Assuming that \(c=15,\alpha =0.8,\beta =0.8,{{\mu }_{1}}=3,{{\mu }_{2}}=1,p=0.6,{{h}_{1}}=17,{{C}_{1}}=3,{{h}_{2}}=2\), Fig. 10 reflects the effect of the arrival rate \({{\lambda }_{1}}\) and the working sleep parameter \(\xi\) on the social benefit \({{U}_{S}}\). When \({{\lambda }_{1}}\) is a fixed value, \({{U}_{S}}\) increases with the increase of \(\xi\). When \(\xi\) is a fixed value, \({{U}_{S}}\) first increases and then decreases with the increase of \({{\lambda }_{1}}\). Therefore, the actual arrival rate and the value of the social maximum benefit under the social optimization exist. When \(\xi =1.0,{{\lambda }_{1}}=8.3\), the social benefit exists \(max{{U}_{S}}=93.4041\). The main reason is that when the working sleep parameter increases, the time in the normal busy period increases. The average delay decreases; therefore, the social benefit increases. In the meantime, before the system is congested, that is, before the serving nodes are fully utilized, when the arrival rate increases, the utilization of the serving nodes increases; therefore, the social benefit increases.

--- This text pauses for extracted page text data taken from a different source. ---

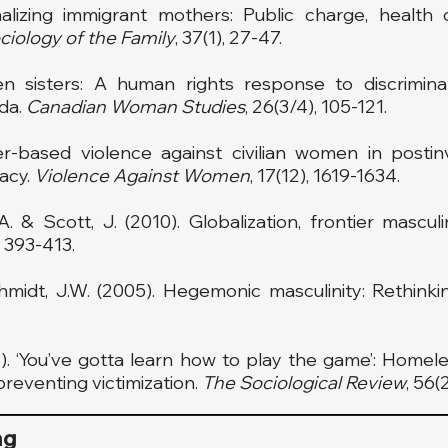
inalizing immigrant mothers: Public charge, health
ciology of
the Family
, 37(1), 27-47.
n sisters: A human rights response to discrimina
da.
Canadian Woman Studies
, 26(3/4), 105-121.
r-based violence against civilian women in postinvas
gacy.
Violence Against Women
, 17(12), 1619-1634.
A. & Scott, J. (2010). Globalization, frontier mascul
, 393-413.
hmidt, J.W. (2005). Hegemonic masculinity: Rethink
08). ‘You’ve gotta learn how to play the game’: Home
preventing victimization.
The Sociological Review
, 56(
ng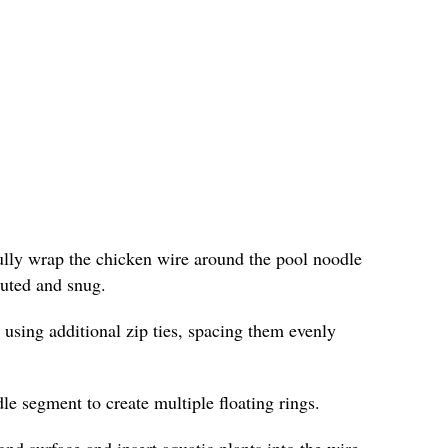
fully wrap the chicken wire around the pool noodle
ibuted and snug.
 using additional zip ties, spacing them evenly
le segment to create multiple floating rings.
ond surface and insert aquatic plants into the wire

When the arrival rate exceeds the actual arrival rate under the social optimum, more and more nodes request the download service, causing congestion in the system, and the average delay increases; therefore, the social benefit decreases. In conclusion, the social benefit shows a trend of first increasing and then decreasing with the increase of \({{\lambda }_{1}}\), and the value of the social maximum benefit under the social optimization exists.

Fig. 10
figure 10

Relationship between \({{U}_{S}}\) and \({{\lambda }_{1}},\xi\)

5 Conclusion

In order to address the problem generated by unnecessary online behavior of the nodes, the working sleep mechanism for the serving nodes is introduced, and the synchronous multiple working vacation strategy is adopted. Combining factors such as node feedback and environmental disturbances, an M/M/c queueing model with negative customer, feedback, working vacation and repairable fault is built. By employing the quasi-birth-and-death process and matrix-geometric solution method, the steady-state probability vector is derived. Further, the expressions for performance indicators, such as the average delay and the total energy consumption, are given. Through the numerical analysis, the energy consumption of the serving nodes in various states is quantified and analyzed. Finally, the Nash equilibrium between the arrival rate and the working sleep parameter and the individual benefit of a single requesting node is analyzed, and then, the optimization of the social benefit is studied. In conclusion, it can be seen that an appropriate decrease in the fault rate can avoid system congestion, and introducing the working sleep mechanism and an appropriate increase in the working sleep parameter can decrease the average delay and the total energy consumption in the hybrid P2P network system; besides, the individual benefit and social benefit also can be increased.